# Help With Microphone Identification



## ESPImperium (Jan 25, 2014)

Ever since seeing Shinedown last year, i have been trying to identify the Microphones Zach Myers uses. Here is a pic, can anyone help me? Im trying to identify microphones used for different techniques.





Thanks.


----------



## Katash (Jan 26, 2014)

Left is a Shure Beta58, the right one I'm still looking up, can't identify it right away.


----------



## MBMoreno (Jan 26, 2014)

It is a Shure Green Bullet

edit: It isn't...


----------



## ESPImperium (Jan 27, 2014)

Its a harmonica mic, its not a Green Bullet, Nickelback use them.

I have a feeling this one is something that may be discontinued.


----------



## Baelzebeard (Jan 27, 2014)

Might be an Electro-voice Raven, I'm not sure if they are in production still nor have I seen a picture of them from behind, but it looks right.
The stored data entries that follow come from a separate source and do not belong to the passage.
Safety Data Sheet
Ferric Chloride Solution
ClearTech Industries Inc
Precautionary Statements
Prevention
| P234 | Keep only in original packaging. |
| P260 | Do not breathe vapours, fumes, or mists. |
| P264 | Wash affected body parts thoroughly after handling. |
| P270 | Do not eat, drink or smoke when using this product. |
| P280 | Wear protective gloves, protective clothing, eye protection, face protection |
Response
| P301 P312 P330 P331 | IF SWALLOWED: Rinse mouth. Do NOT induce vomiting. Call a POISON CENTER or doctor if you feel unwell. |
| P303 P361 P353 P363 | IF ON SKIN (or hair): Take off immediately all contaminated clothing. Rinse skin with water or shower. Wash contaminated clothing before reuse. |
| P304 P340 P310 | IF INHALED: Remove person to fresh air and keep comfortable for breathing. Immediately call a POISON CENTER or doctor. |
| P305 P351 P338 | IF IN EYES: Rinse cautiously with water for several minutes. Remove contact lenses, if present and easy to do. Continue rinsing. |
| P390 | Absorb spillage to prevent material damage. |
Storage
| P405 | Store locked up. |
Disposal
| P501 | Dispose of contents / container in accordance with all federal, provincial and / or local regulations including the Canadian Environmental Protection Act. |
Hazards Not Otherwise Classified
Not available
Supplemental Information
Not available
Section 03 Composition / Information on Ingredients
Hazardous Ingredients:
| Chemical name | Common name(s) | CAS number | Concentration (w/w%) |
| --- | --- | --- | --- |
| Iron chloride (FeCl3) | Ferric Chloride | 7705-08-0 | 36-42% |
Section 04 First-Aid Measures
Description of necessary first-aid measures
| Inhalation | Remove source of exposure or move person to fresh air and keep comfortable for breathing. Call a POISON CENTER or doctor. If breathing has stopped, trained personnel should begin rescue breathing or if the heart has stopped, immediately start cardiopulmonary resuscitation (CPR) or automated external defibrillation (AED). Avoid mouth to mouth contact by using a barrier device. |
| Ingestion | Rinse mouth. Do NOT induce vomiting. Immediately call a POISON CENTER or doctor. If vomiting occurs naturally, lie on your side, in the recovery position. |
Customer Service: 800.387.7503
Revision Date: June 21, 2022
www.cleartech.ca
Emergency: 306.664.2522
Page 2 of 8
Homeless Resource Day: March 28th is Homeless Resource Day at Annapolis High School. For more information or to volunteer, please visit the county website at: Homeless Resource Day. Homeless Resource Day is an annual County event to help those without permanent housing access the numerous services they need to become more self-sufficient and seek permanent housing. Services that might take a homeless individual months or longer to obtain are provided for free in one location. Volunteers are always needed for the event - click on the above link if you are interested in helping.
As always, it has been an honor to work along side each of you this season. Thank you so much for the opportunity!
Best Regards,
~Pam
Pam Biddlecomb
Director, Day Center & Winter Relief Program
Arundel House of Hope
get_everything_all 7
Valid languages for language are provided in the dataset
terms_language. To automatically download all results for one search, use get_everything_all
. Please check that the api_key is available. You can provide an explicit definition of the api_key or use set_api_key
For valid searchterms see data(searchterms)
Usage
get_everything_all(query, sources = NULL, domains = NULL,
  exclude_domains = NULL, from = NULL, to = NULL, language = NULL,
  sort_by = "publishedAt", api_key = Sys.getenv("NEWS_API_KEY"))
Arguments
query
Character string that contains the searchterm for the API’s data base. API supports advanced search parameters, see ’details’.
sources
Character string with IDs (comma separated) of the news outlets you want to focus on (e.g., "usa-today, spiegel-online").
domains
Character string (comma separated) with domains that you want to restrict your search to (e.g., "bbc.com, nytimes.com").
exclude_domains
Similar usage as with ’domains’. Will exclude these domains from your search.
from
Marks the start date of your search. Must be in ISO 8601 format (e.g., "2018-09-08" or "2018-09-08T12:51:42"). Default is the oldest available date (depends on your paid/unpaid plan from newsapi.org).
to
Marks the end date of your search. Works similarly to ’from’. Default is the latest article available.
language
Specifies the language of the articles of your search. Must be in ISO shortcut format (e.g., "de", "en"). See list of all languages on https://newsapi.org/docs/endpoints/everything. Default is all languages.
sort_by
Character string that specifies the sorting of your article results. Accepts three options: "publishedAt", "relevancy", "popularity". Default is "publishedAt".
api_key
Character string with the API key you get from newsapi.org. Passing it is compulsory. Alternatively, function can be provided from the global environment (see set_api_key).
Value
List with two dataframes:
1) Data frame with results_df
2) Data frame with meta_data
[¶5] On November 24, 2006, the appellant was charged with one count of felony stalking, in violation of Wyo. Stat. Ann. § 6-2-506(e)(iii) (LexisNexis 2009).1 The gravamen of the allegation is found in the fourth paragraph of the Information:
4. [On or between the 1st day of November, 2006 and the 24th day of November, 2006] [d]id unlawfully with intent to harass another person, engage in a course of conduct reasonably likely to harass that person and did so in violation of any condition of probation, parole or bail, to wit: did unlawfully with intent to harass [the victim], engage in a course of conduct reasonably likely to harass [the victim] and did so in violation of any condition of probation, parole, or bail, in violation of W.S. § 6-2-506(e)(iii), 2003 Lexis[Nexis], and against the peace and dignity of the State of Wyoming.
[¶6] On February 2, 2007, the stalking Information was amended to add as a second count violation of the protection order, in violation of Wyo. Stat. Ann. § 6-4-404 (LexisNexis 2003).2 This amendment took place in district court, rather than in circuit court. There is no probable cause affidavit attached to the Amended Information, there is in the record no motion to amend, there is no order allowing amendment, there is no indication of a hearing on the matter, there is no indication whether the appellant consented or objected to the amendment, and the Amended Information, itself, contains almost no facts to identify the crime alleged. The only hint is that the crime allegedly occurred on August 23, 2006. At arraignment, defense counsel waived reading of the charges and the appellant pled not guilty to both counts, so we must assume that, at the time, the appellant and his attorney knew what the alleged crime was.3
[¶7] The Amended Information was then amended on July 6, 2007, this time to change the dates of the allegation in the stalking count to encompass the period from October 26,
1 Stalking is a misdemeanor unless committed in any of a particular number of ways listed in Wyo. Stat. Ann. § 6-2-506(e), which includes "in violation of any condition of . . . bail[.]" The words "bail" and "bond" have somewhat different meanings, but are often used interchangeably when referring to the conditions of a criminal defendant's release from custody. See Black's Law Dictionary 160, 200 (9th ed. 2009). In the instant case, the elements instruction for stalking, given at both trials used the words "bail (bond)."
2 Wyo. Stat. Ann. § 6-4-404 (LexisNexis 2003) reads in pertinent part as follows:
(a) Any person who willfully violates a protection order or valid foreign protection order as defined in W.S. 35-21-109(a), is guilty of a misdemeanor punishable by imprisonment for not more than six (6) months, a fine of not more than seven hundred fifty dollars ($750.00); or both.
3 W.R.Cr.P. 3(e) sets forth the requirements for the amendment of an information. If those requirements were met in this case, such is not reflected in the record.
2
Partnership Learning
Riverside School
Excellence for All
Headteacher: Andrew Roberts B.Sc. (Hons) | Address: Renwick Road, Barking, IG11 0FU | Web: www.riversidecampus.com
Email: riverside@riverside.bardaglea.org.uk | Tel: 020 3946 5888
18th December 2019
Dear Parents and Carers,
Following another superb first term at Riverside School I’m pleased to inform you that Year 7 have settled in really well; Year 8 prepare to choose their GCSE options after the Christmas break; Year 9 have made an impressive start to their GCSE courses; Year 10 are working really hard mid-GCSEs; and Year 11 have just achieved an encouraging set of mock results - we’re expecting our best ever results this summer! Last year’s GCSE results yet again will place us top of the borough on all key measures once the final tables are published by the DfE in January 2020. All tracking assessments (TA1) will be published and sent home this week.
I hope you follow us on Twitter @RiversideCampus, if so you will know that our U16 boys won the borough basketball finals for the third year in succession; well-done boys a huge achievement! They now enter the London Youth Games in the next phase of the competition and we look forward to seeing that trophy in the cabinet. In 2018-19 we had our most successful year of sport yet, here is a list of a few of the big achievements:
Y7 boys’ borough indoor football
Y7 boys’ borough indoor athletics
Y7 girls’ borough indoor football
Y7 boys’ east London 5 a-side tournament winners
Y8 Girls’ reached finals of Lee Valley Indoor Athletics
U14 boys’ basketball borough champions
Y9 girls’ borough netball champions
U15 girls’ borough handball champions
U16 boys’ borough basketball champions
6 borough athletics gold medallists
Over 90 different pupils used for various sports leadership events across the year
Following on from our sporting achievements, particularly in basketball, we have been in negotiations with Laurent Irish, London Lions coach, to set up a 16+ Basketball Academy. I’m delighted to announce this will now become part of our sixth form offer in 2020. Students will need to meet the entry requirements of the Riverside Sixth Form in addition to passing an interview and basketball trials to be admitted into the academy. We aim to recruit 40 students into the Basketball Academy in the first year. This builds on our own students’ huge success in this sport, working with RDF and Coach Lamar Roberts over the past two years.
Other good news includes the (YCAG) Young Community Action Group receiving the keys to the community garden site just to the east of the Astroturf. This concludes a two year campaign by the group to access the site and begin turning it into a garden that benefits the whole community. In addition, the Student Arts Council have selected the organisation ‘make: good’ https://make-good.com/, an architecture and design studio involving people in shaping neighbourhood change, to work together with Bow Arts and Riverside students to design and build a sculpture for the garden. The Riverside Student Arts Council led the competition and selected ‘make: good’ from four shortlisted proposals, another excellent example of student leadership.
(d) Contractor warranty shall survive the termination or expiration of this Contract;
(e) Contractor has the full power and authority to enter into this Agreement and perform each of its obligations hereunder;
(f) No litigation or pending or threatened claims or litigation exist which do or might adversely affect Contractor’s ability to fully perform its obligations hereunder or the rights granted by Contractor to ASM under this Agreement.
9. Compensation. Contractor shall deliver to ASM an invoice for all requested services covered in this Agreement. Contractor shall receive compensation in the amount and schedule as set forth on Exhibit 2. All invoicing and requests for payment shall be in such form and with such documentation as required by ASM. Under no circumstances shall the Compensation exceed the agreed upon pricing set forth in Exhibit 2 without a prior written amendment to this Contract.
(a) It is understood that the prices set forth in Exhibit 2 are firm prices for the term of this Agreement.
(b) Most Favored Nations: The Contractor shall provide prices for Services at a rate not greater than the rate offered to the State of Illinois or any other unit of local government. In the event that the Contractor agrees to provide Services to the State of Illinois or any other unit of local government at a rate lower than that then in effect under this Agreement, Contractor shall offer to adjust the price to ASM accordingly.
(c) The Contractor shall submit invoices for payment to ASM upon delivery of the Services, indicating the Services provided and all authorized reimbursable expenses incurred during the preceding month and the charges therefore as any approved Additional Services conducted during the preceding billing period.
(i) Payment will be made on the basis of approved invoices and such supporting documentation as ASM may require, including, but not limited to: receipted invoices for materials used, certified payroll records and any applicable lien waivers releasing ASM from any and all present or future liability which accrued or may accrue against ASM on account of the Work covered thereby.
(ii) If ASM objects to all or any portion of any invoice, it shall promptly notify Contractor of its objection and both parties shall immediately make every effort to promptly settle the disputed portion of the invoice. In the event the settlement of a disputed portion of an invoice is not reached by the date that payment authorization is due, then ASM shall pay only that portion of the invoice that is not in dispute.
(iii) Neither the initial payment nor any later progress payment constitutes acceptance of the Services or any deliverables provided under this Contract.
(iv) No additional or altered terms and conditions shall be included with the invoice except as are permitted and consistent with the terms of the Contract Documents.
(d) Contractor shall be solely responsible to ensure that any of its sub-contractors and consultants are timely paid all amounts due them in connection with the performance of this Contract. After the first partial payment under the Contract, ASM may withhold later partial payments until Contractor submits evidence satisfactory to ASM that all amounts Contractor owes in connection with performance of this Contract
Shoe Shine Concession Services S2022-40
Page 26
Electrovoice Cardinal & Raven


----------



## ESPImperium (Jan 29, 2014)

Thanks, thats the one i was looking for.

Just done a bit of looking, and they are discontinued now. Looks like im gonna have to pick up one used, or look at a alternative that SoS suggest.


----------



## GunpointMetal (Jan 29, 2014)

whats the point of two mics these days? are people using one that overdrives really easy for dirt vocals?


----------